Pediatric lymphoma outcomes are generally favorable with modern chemotherapy; other tumor prognoses depend on histology, stage, and molecular features.

Pediatric Small Bowel Tumors — Comparison Table

Tumor	Frequency in children	Typical site	Key features / presentation	Management & prognosis
Lymphoma (Non‑Hodgkin, incl.
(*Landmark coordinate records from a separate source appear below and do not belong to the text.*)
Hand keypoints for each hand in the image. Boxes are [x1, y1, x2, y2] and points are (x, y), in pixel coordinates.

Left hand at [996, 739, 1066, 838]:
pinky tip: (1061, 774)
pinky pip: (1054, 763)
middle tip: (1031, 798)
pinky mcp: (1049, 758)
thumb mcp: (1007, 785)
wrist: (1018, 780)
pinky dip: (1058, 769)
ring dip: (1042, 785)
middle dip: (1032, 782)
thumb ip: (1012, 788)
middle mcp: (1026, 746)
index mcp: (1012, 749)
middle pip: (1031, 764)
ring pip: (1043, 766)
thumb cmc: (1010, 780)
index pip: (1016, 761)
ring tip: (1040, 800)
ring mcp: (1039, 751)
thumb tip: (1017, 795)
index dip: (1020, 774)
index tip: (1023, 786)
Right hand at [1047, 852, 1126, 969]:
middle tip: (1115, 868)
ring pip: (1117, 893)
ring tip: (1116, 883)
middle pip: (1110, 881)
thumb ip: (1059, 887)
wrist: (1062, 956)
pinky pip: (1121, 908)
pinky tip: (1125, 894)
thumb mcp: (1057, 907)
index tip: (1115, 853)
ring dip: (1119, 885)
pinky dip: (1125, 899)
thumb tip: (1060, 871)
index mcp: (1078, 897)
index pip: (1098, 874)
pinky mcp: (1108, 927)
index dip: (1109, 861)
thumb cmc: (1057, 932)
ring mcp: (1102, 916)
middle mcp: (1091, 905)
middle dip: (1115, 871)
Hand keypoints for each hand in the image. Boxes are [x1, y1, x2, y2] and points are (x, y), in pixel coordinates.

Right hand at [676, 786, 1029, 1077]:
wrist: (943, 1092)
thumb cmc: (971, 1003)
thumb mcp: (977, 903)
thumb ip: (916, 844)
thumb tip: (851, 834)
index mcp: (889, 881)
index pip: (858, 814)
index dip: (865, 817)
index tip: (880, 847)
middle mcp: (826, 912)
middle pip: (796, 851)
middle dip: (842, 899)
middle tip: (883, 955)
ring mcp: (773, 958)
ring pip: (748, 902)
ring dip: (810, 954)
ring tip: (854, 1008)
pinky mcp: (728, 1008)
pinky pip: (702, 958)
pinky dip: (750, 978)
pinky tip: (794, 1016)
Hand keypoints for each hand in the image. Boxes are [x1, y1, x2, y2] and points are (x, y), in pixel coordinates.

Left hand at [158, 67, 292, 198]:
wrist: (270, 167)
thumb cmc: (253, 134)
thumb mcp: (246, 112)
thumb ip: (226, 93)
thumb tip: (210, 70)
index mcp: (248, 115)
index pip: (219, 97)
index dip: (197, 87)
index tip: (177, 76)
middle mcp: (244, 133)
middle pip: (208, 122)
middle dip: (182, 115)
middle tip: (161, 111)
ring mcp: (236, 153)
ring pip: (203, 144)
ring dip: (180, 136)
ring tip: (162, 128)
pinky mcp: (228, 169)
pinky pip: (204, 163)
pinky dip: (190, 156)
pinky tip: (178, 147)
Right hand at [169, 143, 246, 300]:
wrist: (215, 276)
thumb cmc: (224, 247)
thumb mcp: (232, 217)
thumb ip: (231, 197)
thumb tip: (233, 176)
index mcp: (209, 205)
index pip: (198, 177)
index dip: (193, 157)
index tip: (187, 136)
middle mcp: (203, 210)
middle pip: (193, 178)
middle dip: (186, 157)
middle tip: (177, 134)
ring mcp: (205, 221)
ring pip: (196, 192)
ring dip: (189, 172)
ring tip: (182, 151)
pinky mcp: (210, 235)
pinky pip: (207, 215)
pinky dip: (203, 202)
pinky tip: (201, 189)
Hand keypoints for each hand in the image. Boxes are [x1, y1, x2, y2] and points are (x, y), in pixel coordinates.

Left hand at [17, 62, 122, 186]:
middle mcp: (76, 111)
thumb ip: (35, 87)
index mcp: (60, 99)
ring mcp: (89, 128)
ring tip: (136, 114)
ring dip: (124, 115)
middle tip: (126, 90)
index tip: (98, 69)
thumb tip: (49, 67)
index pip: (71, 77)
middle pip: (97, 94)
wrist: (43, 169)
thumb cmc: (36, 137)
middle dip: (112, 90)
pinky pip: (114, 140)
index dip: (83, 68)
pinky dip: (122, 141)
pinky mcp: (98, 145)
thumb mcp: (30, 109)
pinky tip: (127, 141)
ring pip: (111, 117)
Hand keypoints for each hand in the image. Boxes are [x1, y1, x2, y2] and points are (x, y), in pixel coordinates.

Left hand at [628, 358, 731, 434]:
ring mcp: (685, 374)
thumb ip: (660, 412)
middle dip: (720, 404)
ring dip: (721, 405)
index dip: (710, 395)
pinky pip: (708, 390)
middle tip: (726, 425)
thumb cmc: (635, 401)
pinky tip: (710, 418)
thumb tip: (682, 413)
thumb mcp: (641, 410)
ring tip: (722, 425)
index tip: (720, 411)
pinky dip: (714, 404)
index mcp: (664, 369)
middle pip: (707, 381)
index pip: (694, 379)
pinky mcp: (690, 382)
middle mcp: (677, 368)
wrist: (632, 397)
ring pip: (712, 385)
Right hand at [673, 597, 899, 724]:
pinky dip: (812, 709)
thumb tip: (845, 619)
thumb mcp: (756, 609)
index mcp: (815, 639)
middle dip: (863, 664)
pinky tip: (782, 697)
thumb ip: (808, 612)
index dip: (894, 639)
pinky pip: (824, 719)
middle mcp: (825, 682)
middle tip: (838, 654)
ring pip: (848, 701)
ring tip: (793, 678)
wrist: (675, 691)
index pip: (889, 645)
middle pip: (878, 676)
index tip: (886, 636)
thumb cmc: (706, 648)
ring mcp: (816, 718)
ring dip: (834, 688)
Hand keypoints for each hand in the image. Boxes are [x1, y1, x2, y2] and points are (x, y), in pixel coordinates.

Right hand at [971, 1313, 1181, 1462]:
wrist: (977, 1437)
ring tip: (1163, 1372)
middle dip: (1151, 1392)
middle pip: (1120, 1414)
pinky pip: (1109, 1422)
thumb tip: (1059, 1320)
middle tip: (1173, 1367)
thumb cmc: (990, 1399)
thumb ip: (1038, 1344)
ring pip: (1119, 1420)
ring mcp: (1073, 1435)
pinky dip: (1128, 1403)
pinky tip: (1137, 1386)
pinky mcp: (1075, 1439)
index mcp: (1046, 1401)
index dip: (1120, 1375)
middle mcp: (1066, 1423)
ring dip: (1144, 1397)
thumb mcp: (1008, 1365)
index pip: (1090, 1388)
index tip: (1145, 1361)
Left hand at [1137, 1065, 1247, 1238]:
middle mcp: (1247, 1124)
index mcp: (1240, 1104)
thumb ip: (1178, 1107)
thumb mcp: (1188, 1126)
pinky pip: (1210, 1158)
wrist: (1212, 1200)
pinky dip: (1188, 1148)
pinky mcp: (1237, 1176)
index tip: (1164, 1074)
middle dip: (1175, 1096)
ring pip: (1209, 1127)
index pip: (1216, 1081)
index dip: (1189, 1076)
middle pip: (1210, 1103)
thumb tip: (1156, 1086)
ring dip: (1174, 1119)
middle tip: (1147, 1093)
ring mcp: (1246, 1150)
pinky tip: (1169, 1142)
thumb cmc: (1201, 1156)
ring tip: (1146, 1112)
Burkitt)	Most common malignant small intestinal tumor in children	Distal ileum, ileocecal region, cecum, appendix	Rapid abdominal pain, intussusception, mass, obstruction, GI bleeding	Systemic multiagent chemotherapy; surgery for complications; high cure rates for Burkitt with prompt therapy
Adenocarcinoma	Very rare in children	Duodenum generally; ileum in Crohn disease	Vague pain, weight loss, late GI bleeding or obstruction	Surgical resection with lymphadenectomy; adjuvant therapy individualized; prognosis stage‑dependent
Gastrointestinal stromal tumor (GIST)	Rare; ~1.4%–2.7% of GISTs occur in children	Stomach > small intestine; small bowel common in NF1	Often asymptomatic early; later mass, chronic anemia, GI bleeding, obstruction	Complete en bloc resection; imatinib for KIT/PDGFRA mutant disease; recurrent disease common; long‑term surveillance required
MALT / Immunoproliferative SI disease (α‑chain)	Uncommon; regionally endemic in Mediterranean/Middle East	Small intestine (variable)	Malabsorption, protein‑losing enteropathy, weight loss, anemia, clubbing	Early disease may respond to antibiotics; advanced disease requires surgery and chemotherapy
Enteropathy‑associated T‑cell lymphoma (EATL)	Very rare in children	Small intestine	Associated with enteropathy in adults; pain, obstruction; poor prognosis	Chemotherapy ± surgery; prognosis guarded
Diffuse large B‑cell lymphoma (DLBCL)	Uncommon	Any small intestinal segment	Aggressive mass, obstruction, bleeding	Systemic chemotherapy; prognosis variable based on stage and response
Neuroendocrine tumor / Carcinoid	Rare in children	Appendix > stomach > small intestine > rectum	Often incidental; possible obstruction or bleeding; carcinoid syndrome rare	Surgical resection; appendectomy often curative if <1 cm; larger lesions may need hemicolectomy; good prognosis if localized
GIST (familial / SDH‑deficient)	Rare; notable familial or SDH mutations in pediatrics	Stomach and small intestine	Multiple tumors in familial cases; associations with paragangliomas and Carney syndromes	Surgical resection; variable TKI response if KIT/PDGFRA negative; lifelong surveillance recommended
Leiomyoma / Leiomyosarcoma	Very rare	Proximal gut more common; distal small intestine preference for leiomyosarcoma	Bleeding, obstruction, intussusception, perforation	Local surgical resection; leiomyosarcoma prognosis favorable if completely resected
Ganglioneuroma / Neural tumors	Rare	Any GI segment	Polypoid lesions or diffuse involvement; may be incidental or cause obstruction	Local excision for symptomatic lesions; evaluate for syndromic associations
Vascular lesions (hemangioma, lymphangioma)	Rare	Small intestine, mesentery	GI bleeding, intussusception, obstruction; multifocal lesions in syndromes	Surgical resection or interventional therapy for bleeding; supportive care for diffuse disease
Lipoma	Uncommon	Ileum, duodenum	Submucosal fatty lesion causing obstruction, intussusception, or bleeding	Local resection or polypectomy; excellent prognosis

Notes: Table cells present concise single‑line summaries for quick comparison; management and prognosis must be individualized by histology, stage, molecular testing, and multidisciplinary input.